* **Problem details**
If a line in the records below contains the word "Report", copy it out.

* **Entries shown**
====================
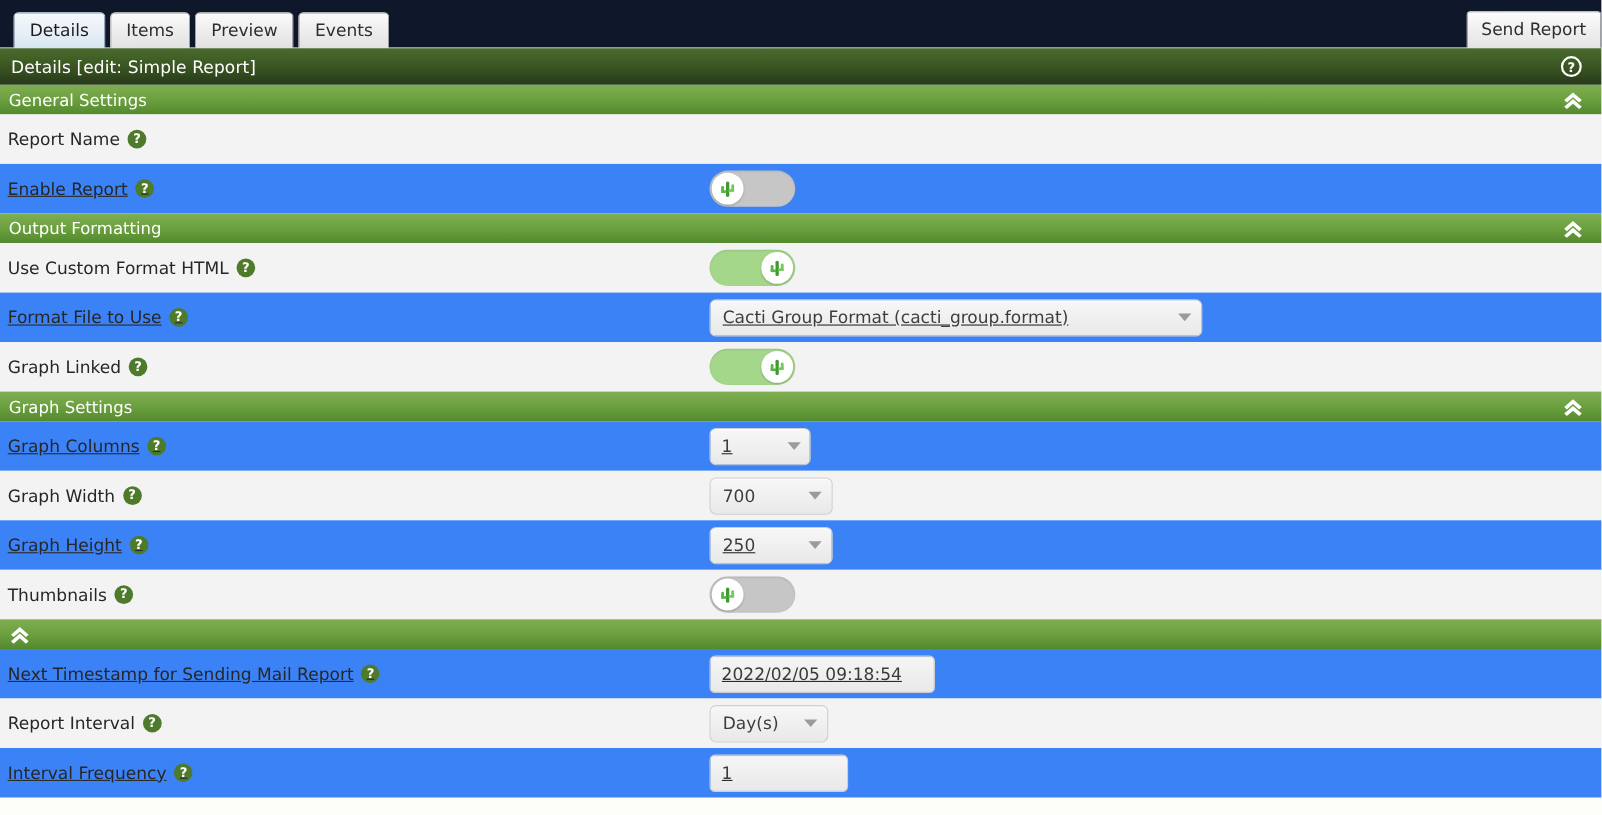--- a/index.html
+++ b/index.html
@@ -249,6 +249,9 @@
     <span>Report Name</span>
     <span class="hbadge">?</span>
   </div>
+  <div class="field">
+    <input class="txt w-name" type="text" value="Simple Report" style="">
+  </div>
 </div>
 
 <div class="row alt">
====================
* **Worked solution**
     <span>Report Name</span>
+    <input class="txt w-name" type="text" value="Simple Report" style="">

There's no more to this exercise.